_Tasks to carry out_:
a: In the passage on hearing children's views in custody and access decisions, which body represents the child in Ontario when a case meets its criteria?
b: Reproduce the rows word for word, starting with the first line of the rows and ending after the line that contains "Ο Τραμπ θα απαγορεύσει", with that line included.

_Selected excerpt_:
——

To determine the best interests of the children, decision makers need to hear the children's perspectives on the way their parents propose to care for them. Canada is party to the United Nations Convention on the Rights of the Child. That Convention says:
State parties shall assure to the child who is capable of forming his or her own views the right to express those views freely in all matters affecting the child, the view of the child being given due weight in accordance with the age and maturity of the child.
For this purpose, the child shall in particular be provided the opportunity to be heard in any judicial and administrative proceedings affecting the child, either directly, or through a representative or an appropriate body, in a manner consistent with the procedural rules of national law.
There are varying opinions about when and how to best hear children's views. The desirability of giving the child a voice in the decision-making process must be balanced against the need to shield the child from parental conflict and prevent the child from becoming embroiled in it. Children should not be put in the position of having to choose one parent over another.
While the Divorce Act has no provisions expressly mandating the court to consider the children's wishes, most provincial and territorial legislation directs the court to consider the views and preferences of the child, usually as part of a best interests test. The law in Canada generally recognizes that the weight to be given to the children's wishes increases with the age and maturity of the child.
In some situations, courts have appointed a representative for the child during a proceeding that will determine the child's custody or access. In Ontario, the Office of the Children's Lawyer represents the child if the case meets the criteria defined by that office. In Manitoba, until recently, Legal Aid funded appointments of counsel by the court to act as amicus curiae. The role of the amicus was to advise the court as to the child's best interests; the amicus would relay the child's expressed wishes, but would not take instructions from the child. Currently, Manitoba's Family Conciliation Office is operating a pilot project, called the Brief Consultation Service, whereby the child's voice may be heard. A counsellor is available to the court to meet with parents and see the child within a short time. The counsellor then provides a brief verbal or written report to the court, which may include information respecting the wishes or concerns of the child.
Expert reports, such as those provided by the Manitoba service, are the most common way the child's views are expressed to the court. The expert, such as a social worker, interviews the child and communicates to the court, often as part of a custody and access assessment report, the views the child has expressed. In rare circumstances, the judge may interview children.
Research conducted during the Family Law Committee project indicates that currently children generally have little opportunity to participate in custody and access proceedings that affect them. The research looks at a range of possible responses from a more direct role with counsel or advocates to development of service supports for children.
Youth participating in the consultations Putting Children's Interests First were enthusiastic about being asked their views. There were six consistent themes brought out during the workshops: parental conflict; parental abandonment or lack of interest in the child; voice of the child; availability, responsiveness and accountability of professionals; child support; and concern about the future. The vast majority of youth wanted services and divorce legislation to provide a way for their voice to be heard when decisions were made, but there was clear concern that they not be placed in the middle of the dispute.
The Special Joint Committee on Child Custody and Access specifically recognized the need for children to be heard when parenting decisions affecting them are being made, through a professional or other representative, including legal counsel where required.
As the premise for the work of the Family Law Committee is to take a child-centred approach to custody and access reform, addressing the needs of children to have their perspectives heard in formal or informal forums and by appropriate processes is recognized as a matter of priority.
It is recommended that each jurisdiction review its legislation, procedures and services to ensure:
the parents and the courts have access to information on the child's perspectives; and
the information is obtained from the child and is communicated to the parents and the court where necessary in a way that is appropriate to the child's best interests, age and maturity, and in a way that the child does not feel responsible for the custody decision.

——

_Materials provided_:
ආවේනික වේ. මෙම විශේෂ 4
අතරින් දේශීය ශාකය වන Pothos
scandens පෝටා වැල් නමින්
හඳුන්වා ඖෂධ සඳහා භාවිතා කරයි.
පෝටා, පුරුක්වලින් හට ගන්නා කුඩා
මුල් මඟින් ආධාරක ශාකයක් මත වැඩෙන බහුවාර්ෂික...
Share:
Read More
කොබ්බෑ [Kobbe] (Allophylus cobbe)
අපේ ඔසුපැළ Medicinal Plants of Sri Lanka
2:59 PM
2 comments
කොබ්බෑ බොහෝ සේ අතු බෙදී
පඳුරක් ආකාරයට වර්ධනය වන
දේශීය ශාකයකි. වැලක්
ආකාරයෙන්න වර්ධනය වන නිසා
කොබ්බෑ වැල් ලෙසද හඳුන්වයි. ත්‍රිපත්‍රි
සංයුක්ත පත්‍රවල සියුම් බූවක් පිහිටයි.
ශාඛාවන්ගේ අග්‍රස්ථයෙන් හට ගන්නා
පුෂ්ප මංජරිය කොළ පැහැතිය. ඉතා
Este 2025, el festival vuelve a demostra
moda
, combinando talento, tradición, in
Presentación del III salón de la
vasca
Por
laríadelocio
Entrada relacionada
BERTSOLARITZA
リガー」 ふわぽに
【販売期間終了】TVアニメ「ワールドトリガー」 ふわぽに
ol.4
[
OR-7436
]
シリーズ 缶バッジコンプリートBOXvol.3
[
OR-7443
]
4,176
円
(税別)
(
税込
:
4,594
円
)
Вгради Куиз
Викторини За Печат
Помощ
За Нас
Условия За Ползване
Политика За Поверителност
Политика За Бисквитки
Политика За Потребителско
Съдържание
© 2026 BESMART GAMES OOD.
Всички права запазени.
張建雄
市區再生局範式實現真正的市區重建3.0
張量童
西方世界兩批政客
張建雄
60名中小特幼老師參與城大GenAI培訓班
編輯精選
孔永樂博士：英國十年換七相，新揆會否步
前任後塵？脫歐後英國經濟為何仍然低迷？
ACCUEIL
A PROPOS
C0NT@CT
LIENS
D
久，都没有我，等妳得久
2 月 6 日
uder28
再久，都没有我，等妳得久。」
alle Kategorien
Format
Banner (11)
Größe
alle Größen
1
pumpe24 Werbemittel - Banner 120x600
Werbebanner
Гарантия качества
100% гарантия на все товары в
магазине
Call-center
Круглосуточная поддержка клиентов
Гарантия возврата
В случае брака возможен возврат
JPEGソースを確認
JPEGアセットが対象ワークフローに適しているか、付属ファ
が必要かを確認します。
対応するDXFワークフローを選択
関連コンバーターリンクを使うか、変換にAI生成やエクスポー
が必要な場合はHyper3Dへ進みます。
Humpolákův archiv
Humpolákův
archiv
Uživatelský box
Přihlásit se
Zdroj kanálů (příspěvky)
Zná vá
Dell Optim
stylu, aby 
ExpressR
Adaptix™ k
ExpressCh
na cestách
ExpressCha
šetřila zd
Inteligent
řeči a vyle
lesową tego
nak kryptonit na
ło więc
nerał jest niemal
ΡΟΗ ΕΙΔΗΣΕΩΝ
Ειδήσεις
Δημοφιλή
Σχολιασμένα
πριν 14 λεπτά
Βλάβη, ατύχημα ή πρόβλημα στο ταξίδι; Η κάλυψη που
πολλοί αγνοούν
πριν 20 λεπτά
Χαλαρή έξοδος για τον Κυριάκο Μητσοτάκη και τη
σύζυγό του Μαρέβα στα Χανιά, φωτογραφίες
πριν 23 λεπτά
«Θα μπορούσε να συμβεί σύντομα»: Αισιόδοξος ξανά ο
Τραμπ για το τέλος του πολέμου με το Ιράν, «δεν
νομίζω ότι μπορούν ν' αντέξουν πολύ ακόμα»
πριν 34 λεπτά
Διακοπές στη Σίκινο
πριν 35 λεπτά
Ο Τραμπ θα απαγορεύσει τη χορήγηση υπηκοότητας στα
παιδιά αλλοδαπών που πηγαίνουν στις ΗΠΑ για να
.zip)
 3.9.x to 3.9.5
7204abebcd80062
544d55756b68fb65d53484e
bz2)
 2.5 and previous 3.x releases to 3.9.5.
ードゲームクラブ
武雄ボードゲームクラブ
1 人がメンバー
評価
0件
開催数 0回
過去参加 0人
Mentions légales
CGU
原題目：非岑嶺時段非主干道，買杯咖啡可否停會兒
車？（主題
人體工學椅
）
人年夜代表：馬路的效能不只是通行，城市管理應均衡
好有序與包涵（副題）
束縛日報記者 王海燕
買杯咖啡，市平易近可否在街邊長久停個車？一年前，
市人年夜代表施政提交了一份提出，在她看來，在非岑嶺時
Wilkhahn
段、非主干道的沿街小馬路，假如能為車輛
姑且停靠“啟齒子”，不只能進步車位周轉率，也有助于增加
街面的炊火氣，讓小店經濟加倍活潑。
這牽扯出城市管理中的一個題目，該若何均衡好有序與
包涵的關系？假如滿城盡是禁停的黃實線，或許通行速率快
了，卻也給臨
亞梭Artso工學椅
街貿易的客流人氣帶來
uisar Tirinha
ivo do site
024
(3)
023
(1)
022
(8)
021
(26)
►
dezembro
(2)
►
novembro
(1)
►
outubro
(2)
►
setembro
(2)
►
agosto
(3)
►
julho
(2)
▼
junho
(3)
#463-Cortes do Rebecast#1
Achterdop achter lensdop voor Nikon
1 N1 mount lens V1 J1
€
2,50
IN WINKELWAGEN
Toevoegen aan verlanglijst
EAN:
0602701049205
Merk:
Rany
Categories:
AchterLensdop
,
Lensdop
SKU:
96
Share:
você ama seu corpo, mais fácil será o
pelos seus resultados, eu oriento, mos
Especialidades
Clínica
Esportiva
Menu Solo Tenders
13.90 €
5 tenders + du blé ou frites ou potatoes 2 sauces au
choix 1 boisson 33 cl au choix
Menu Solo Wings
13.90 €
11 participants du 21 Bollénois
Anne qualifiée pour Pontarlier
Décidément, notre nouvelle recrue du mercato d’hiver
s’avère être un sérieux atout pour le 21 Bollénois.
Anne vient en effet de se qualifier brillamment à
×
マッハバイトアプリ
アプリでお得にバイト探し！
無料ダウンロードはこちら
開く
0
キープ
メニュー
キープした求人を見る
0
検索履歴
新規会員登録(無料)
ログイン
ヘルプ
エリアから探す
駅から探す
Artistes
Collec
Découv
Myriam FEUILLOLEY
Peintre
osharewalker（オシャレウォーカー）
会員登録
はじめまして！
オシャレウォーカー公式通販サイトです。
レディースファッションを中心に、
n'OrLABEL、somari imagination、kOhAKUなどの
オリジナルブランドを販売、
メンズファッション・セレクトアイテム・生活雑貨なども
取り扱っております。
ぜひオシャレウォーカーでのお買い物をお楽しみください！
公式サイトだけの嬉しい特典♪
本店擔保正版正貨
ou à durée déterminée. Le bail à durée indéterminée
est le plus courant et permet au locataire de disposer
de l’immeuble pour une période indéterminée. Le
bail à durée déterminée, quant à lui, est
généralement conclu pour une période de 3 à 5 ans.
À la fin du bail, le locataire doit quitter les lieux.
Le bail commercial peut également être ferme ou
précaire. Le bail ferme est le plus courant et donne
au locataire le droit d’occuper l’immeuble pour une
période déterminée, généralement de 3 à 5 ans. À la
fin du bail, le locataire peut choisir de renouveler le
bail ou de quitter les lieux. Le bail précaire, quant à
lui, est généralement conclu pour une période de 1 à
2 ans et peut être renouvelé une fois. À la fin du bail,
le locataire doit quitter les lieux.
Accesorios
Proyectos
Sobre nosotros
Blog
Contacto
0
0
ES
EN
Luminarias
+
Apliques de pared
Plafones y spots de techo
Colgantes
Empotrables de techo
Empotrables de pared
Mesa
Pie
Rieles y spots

——

_Results of the tasks_:
a: The Office of the Children's Lawyer.

b:
ආවේනික වේ. මෙම විශේෂ 4
අතරින් දේශීය ශාකය වන Pothos
scandens පෝටා වැල් නමින්
හඳුන්වා ඖෂධ සඳහා භාවිතා කරයි.
පෝටා, පුරුක්වලින් හට ගන්නා කුඩා
මුල් මඟින් ආධාරක ශාකයක් මත වැඩෙන බහුවාර්ෂික...
Share:
Read More
කොබ්බෑ [Kobbe] (Allophylus cobbe)
අපේ ඔසුපැළ Medicinal Plants of Sri Lanka
2:59 PM
2 comments
කොබ්බෑ බොහෝ සේ අතු බෙදී
පඳුරක් ආකාරයට වර්ධනය වන
දේශීය ශාකයකි. වැලක්
ආකාරයෙන්න වර්ධනය වන නිසා
කොබ්බෑ වැල් ලෙසද හඳුන්වයි. ත්‍රිපත්‍රි
සංයුක්ත පත්‍රවල සියුම් බූවක් පිහිටයි.
ශාඛාවන්ගේ අග්‍රස්ථයෙන් හට ගන්නා
පුෂ්ප මංජරිය කොළ පැහැතිය. ඉතා
Este 2025, el festival vuelve a demostra
moda
, combinando talento, tradición, in
Presentación del III salón de la
vasca
Por
laríadelocio
Entrada relacionada
BERTSOLARITZA
リガー」 ふわぽに
【販売期間終了】TVアニメ「ワールドトリガー」 ふわぽに
ol.4
[
OR-7436
]
シリーズ 缶バッジコンプリートBOXvol.3
[
OR-7443
]
4,176
円
(税別)
(
税込
:
4,594
円
)
Вгради Куиз
Викторини За Печат
Помощ
За Нас
Условия За Ползване
Политика За Поверителност
Политика За Бисквитки
Политика За Потребителско
Съдържание
© 2026 BESMART GAMES OOD.
Всички права запазени.
張建雄
市區再生局範式實現真正的市區重建3.0
張量童
西方世界兩批政客
張建雄
60名中小特幼老師參與城大GenAI培訓班
編輯精選
孔永樂博士：英國十年換七相，新揆會否步
前任後塵？脫歐後英國經濟為何仍然低迷？
ACCUEIL
A PROPOS
C0NT@CT
LIENS
D
久，都没有我，等妳得久
2 月 6 日
uder28
再久，都没有我，等妳得久。」
alle Kategorien
Format
Banner (11)
Größe
alle Größen
1
pumpe24 Werbemittel - Banner 120x600
Werbebanner
Гарантия качества
100% гарантия на все товары в
магазине
Call-center
Круглосуточная поддержка клиентов
Гарантия возврата
В случае брака возможен возврат
JPEGソースを確認
JPEGアセットが対象ワークフローに適しているか、付属ファ
が必要かを確認します。
対応するDXFワークフローを選択
関連コンバーターリンクを使うか、変換にAI生成やエクスポー
が必要な場合はHyper3Dへ進みます。
Humpolákův archiv
Humpolákův
archiv
Uživatelský box
Přihlásit se
Zdroj kanálů (příspěvky)
Zná vá
Dell Optim
stylu, aby 
ExpressR
Adaptix™ k
ExpressCh
na cestách
ExpressCha
šetřila zd
Inteligent
řeči a vyle
lesową tego
nak kryptonit na
ło więc
nerał jest niemal
ΡΟΗ ΕΙΔΗΣΕΩΝ
Ειδήσεις
Δημοφιλή
Σχολιασμένα
πριν 14 λεπτά
Βλάβη, ατύχημα ή πρόβλημα στο ταξίδι; Η κάλυψη που
πολλοί αγνοούν
πριν 20 λεπτά
Χαλαρή έξοδος για τον Κυριάκο Μητσοτάκη και τη
σύζυγό του Μαρέβα στα Χανιά, φωτογραφίες
πριν 23 λεπτά
«Θα μπορούσε να συμβεί σύντομα»: Αισιόδοξος ξανά ο
Τραμπ για το τέλος του πολέμου με το Ιράν, «δεν
νομίζω ότι μπορούν ν' αντέξουν πολύ ακόμα»
πριν 34 λεπτά
Διακοπές στη Σίκινο
πριν 35 λεπτά
Ο Τραμπ θα απαγορεύσει τη χορήγηση υπηκοότητας στα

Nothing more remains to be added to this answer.